Schwerpunktthemen der diesjährigen Studie:

  • Energie: Den Zielen der Energiewende stimmen die Befragten mehrheitlich zu. Die Treibhausgase müssten zügig reduziert werden - so die Forderung. 95 Prozent finden die Steigerung der Energieeffizienz durch neue Technologien für das Gelingen der Energiewende wichtig. 92 Prozent befürworten den Ausbau der erneuerbaren Energien. Gleichzeitig sind 81 Prozent der Meinung, dass die Energiewende zu langsam vorangeht. Was die Kostenverteilung allerdings anbelangt, so wird eine sozialgerechte Verteilung angemahnt. Nur 12 Prozent sehen die Kosten der Energiewende derzeit gerecht verteilt.
  • Landwirtschaft: Die Befragten sind sensibilisiert für die Umweltauswirkungen der Landwirtschaft. Etwa zwei Drittel betrachten den Rückgang der Artenvielfalt bei Pflanzen und Tieren sowie den Einsatz von Pflanzenschutzmitteln als sehr große Probleme. So wünschen sich 68 Prozent der Befragten, dass Umwelt- und Klimaaspekte in der Landwirtschaftspolitik engagierter behandelt werden müssen. Mehrheitlich (86 Prozent) besteht der  Eindruck, dass sich Ackerbau und Tierzucht an den Interessen der Industrie orientiert.
  • Verkehr: Mobilitätsbedingte Umweltprobleme wie Lärm, Abgase und Feinstaub im Straßenverkehr zu verringern, fordern 89 Prozent. Im Alltag herrsche jedoch nach wie vor der motorisierte Individualverkehr vor. Und 89 Prozent der Befragten sind der Meinung, dass die aktuelle Verkehrspolitik von den Interessen der Wirtschaft gesteuert wird.

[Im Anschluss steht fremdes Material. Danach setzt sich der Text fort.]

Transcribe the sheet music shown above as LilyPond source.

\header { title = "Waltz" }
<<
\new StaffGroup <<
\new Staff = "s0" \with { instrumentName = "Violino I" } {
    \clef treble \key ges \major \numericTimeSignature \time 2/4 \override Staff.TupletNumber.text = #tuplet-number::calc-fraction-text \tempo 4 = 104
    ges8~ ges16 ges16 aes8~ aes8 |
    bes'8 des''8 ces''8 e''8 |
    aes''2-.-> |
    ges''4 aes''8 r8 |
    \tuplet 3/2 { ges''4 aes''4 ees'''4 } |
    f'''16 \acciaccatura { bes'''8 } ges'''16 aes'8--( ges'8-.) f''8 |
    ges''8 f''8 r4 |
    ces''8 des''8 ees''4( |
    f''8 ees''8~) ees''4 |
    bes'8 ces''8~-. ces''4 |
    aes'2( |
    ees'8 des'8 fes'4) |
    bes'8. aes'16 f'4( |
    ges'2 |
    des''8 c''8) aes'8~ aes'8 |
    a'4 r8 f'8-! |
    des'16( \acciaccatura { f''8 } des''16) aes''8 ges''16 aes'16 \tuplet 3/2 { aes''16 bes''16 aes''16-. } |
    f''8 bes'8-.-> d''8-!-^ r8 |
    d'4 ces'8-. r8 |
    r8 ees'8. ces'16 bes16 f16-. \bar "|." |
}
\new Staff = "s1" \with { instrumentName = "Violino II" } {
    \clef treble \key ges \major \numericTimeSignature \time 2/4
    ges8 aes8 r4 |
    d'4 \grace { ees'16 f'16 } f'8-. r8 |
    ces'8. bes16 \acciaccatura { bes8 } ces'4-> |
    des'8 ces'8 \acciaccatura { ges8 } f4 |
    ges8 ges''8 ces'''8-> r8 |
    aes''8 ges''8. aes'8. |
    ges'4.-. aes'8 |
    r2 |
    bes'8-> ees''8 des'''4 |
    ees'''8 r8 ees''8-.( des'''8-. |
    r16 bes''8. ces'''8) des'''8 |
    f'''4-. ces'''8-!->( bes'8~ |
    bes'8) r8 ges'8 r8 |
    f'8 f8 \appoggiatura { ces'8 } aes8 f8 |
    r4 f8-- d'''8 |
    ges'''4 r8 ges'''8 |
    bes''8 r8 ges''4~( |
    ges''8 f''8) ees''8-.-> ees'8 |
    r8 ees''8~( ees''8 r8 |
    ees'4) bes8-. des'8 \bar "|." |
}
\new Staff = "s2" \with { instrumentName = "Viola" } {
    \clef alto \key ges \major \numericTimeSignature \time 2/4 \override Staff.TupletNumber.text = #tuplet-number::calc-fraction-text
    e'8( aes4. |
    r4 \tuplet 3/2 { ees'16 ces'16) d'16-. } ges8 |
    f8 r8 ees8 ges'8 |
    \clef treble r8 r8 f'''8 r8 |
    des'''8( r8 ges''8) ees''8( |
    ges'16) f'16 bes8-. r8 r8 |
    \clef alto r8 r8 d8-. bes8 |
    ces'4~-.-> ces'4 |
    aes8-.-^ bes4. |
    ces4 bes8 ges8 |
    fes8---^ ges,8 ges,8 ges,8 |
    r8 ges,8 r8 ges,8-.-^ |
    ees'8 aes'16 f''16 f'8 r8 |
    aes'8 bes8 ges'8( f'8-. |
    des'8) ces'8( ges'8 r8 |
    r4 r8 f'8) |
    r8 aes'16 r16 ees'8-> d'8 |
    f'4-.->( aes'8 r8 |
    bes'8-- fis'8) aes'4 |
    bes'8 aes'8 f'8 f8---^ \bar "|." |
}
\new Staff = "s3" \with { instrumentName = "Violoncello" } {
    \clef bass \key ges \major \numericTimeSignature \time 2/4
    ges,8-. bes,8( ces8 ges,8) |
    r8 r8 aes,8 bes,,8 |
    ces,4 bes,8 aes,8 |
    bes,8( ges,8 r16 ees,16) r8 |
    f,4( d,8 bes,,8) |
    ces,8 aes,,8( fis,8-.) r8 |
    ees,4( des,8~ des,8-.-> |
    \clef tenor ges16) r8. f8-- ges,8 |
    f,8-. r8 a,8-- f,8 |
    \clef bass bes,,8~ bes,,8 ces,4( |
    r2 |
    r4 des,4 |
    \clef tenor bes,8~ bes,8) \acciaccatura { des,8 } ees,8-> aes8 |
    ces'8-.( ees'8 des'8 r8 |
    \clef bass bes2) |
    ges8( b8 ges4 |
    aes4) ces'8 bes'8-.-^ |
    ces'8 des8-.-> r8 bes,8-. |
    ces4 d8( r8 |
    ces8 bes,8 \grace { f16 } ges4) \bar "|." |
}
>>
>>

Lediglich 27 Prozent haben den Eindruck, dass sich die Mobilitätspolitik am Bürgern orientiert und lediglich 21 Prozent meinen, dass Umwelt- und Klimaschutz eine Rolle spielen.

Luft nach oben beim Bürgerengagement

Der Studie ist ein starker Ruf nach geteilter Verantwortung zu entnehmen. Die Menschen in Deutschland erwarten, dass Umwelt und Klima künftig als Querschnittsaufgabe auszuweiten und in viele Politikfelder integriert wird. Aber auch das Engagement  jedes einzelnen Bürgers wird derzeit noch kritisch beurteilt: Nur 19 Prozent der Befragten finden, dass die Bürger genug dafür tun, um die Umwelt sowie das Klima zu schützen.

Leider kann man nicht davon ausgehen, dass sich das Bewusstsein für Umweltthemen auch direkt auf ein umweltgerechtes Handeln auswirkt.
Tamara Pfeiler, Psychologin

Persönlichkeitspsychologisch ist das aber erklärbar: "Leider kann man nicht davon ausgehen, dass sich das Bewusstsein für Umweltthemen auch direkt auf ein umweltgerechtes Handeln auswirkt", erklärt Tamara Pfeiler, Psychologin an der Universität Mainz. Das Umweltbewusstsein spiegle erst einmal Wissen darüber wieder, welche Faktoren sich wie auf die Umwelt, die Natur, unsere Erde auswirken. "Zwischen dem Bewusstsein und dem tatsächlichen Verhalten sind jedoch noch viele Barrieren enthalten, die ein umweltgerechtes Verhalten verhindern können"

Christine Elsner arbeitet in der ZDF-Umweltredaktion.